■ Extracted data:
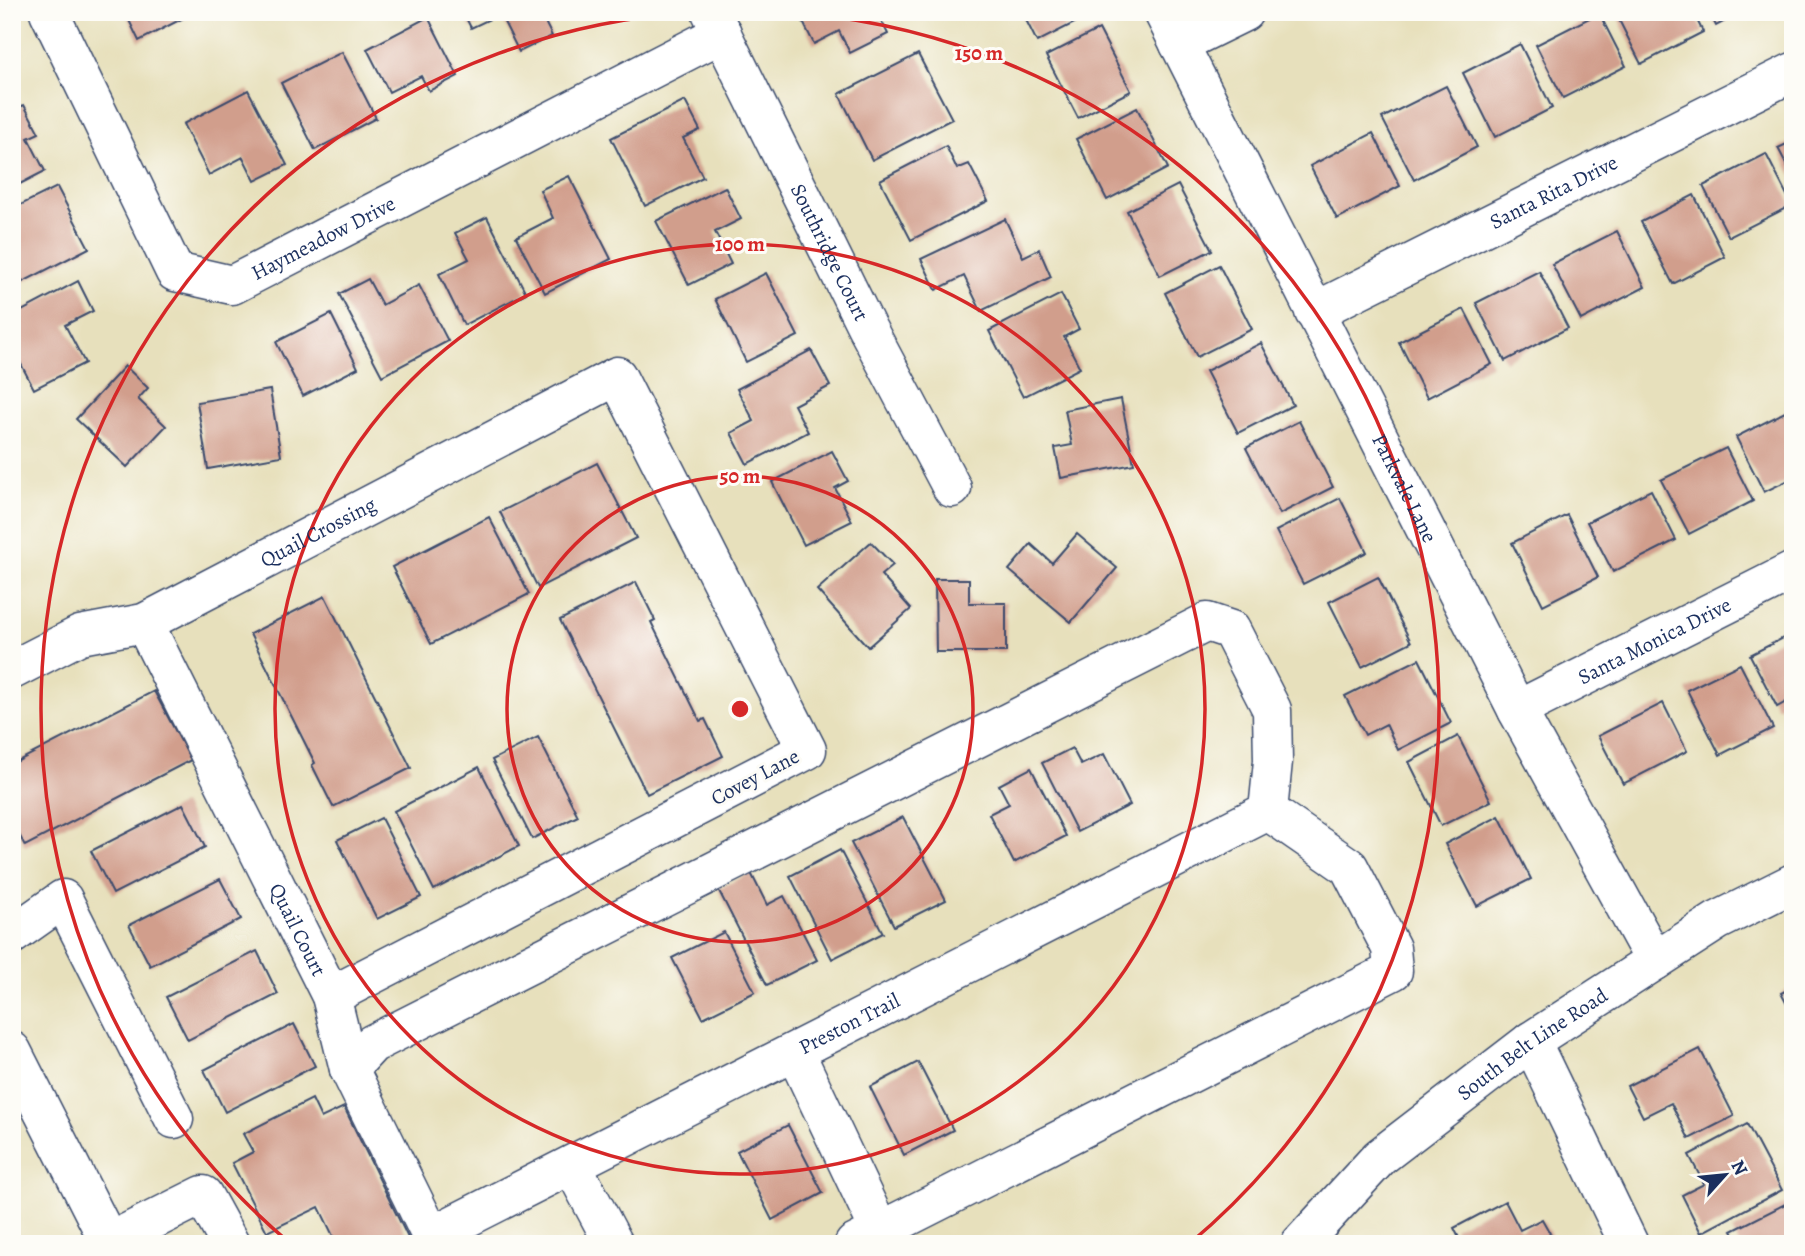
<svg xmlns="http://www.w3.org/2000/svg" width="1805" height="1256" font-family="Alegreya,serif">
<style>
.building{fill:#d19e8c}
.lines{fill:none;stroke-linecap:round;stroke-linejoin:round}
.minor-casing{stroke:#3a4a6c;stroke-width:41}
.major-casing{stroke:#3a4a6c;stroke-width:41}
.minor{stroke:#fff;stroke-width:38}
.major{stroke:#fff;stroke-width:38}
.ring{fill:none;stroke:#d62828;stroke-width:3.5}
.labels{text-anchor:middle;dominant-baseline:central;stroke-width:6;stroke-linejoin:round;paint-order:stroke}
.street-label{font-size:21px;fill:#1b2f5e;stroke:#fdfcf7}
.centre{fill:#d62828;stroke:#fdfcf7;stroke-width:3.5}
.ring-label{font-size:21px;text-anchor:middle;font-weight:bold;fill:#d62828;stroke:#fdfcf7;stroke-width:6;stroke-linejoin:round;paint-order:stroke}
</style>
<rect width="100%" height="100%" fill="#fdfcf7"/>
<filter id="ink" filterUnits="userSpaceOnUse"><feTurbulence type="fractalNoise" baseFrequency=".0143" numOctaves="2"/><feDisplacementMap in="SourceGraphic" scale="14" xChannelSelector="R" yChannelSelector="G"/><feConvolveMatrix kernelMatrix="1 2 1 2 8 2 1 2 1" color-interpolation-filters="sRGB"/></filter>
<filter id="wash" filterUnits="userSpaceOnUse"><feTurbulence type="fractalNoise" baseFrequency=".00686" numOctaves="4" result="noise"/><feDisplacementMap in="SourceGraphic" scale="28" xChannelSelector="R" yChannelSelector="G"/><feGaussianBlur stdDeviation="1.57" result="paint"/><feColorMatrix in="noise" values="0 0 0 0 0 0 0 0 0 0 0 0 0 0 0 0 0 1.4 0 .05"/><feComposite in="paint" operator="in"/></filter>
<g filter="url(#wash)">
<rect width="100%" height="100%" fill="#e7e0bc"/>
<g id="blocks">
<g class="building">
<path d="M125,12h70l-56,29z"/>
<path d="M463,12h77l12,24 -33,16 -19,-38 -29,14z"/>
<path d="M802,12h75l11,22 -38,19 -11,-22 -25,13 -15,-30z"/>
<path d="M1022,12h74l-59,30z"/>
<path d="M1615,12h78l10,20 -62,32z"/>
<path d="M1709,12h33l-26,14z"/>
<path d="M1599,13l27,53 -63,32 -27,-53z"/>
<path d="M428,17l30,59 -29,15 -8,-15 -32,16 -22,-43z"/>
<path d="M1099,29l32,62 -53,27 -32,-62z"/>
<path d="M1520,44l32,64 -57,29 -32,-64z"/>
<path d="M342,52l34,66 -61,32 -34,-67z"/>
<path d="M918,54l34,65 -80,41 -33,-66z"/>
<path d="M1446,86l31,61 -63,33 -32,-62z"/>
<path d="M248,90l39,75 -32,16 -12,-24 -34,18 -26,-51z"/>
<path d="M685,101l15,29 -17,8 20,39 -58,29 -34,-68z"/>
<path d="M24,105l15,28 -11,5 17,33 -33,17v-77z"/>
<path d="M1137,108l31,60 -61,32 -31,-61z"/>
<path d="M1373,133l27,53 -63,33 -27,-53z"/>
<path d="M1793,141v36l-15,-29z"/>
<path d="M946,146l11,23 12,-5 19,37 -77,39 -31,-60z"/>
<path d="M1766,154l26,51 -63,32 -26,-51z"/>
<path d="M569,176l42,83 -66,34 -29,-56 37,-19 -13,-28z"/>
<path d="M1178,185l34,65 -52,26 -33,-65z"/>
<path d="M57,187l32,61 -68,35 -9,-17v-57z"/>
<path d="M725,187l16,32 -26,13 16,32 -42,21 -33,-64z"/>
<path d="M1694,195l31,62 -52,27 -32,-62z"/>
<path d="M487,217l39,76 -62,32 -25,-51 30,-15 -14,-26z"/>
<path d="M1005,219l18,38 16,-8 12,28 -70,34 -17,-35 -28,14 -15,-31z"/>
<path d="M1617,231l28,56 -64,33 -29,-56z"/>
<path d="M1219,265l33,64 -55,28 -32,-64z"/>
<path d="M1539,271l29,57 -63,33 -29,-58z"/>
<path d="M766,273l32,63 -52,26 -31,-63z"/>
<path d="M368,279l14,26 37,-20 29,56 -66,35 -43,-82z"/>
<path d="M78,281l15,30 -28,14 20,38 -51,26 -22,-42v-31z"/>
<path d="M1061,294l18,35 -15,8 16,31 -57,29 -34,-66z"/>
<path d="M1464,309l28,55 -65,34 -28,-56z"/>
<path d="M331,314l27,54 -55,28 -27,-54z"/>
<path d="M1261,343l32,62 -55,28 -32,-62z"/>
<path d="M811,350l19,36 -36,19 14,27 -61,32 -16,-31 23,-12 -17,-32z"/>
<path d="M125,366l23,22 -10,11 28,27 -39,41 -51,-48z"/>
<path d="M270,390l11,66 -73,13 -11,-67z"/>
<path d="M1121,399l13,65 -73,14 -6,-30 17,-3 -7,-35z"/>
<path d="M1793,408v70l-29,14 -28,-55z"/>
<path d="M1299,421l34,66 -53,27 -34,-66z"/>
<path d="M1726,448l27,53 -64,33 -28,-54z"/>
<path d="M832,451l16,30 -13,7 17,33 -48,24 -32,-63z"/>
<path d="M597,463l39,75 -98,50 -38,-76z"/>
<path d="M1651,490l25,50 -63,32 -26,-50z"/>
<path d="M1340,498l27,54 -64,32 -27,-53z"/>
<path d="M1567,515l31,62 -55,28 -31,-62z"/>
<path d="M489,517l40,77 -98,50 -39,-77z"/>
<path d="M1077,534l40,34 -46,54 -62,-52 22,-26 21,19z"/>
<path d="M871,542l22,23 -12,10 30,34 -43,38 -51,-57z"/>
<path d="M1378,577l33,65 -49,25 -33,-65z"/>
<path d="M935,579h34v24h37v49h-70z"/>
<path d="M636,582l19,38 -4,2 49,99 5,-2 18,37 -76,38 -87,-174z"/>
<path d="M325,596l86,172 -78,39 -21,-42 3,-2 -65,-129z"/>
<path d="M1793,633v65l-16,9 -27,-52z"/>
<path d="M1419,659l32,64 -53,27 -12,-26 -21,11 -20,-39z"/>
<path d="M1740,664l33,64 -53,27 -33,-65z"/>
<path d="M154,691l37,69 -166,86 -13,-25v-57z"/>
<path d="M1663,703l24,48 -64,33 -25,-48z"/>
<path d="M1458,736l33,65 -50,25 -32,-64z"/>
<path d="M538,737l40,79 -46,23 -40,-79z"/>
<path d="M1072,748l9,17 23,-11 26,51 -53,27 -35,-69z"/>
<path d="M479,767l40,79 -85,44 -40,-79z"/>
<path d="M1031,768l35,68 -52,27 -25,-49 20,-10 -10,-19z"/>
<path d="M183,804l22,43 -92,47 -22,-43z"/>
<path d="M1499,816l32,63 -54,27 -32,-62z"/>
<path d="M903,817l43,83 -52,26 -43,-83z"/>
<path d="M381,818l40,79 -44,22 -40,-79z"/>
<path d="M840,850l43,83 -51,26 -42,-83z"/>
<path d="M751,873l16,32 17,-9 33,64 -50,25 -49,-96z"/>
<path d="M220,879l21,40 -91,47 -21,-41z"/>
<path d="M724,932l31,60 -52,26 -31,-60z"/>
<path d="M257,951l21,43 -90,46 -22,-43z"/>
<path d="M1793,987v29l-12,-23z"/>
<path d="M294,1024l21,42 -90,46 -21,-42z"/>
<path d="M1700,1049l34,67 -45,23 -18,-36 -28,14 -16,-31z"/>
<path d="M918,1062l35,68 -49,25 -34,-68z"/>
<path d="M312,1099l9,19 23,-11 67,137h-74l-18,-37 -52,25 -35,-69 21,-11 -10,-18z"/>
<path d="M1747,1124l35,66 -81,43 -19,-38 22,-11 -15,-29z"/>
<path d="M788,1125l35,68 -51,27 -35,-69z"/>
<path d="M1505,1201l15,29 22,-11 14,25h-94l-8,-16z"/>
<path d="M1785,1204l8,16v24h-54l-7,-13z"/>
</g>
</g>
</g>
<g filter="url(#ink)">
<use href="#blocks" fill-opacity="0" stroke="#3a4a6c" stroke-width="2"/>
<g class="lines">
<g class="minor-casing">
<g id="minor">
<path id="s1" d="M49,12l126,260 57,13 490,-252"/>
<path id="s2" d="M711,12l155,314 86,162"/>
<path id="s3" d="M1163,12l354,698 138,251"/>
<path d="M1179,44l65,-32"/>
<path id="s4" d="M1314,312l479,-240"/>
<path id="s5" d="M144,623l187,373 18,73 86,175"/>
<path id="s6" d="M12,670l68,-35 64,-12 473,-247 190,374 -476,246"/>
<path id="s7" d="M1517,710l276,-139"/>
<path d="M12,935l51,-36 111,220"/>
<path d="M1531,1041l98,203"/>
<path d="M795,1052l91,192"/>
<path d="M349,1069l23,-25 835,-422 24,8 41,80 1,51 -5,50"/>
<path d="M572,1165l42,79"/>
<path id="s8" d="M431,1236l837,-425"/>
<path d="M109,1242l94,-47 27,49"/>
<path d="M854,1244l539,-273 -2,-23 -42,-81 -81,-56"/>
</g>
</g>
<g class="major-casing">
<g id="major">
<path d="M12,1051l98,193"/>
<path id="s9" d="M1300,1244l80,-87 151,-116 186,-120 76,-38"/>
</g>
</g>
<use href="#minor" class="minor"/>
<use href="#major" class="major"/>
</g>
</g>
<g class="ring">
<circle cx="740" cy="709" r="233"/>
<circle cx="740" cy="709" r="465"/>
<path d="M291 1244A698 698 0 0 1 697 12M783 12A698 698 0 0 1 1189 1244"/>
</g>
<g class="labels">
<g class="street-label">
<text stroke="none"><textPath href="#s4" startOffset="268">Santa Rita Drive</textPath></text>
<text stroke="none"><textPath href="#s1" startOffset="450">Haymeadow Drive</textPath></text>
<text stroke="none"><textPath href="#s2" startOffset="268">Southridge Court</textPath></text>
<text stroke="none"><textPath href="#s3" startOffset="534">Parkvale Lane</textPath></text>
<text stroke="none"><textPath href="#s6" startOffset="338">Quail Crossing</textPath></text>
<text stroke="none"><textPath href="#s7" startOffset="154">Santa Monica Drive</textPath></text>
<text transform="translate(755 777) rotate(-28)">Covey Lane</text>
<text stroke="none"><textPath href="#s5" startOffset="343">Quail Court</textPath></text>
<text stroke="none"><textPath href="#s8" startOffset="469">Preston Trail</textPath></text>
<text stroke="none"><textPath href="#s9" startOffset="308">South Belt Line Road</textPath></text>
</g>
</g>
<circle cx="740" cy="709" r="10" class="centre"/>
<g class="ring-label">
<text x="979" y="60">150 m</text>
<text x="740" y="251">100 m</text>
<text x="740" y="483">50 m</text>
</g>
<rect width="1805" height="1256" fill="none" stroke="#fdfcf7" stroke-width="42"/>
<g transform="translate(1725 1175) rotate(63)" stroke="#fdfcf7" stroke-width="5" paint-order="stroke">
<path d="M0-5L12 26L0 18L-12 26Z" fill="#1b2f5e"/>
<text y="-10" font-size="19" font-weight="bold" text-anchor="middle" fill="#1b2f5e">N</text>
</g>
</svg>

■ Task directions: Go through the entries and return each line where the word "baseFrequency" appears.

■ Response to this task:
<filter id="ink" filterUnits="userSpaceOnUse"><feTurbulence type="fractalNoise" baseFrequency=".0143" numOctaves="2"/><feDisplacementMap in="SourceGraphic" scale="14" xChannelSelector="R" yChannelSelector="G"/><feConvolveMatrix kernelMatrix="1 2 1 2 8 2 1 2 1" color-interpolation-filters="sRGB"/></filter>
<filter id="wash" filterUnits="userSpaceOnUse"><feTurbulence type="fractalNoise" baseFrequency=".00686" numOctaves="4" result="noise"/><feDisplacementMap in="SourceGraphic" scale="28" xChannelSelector="R" yChannelSelector="G"/><feGaussianBlur stdDeviation="1.57" result="paint"/><feColorMatrix in="noise" values="0 0 0 0 0 0 0 0 0 0 0 0 0 0 0 0 0 1.4 0 .05"/><feComposite in="paint" operator="in"/></filter>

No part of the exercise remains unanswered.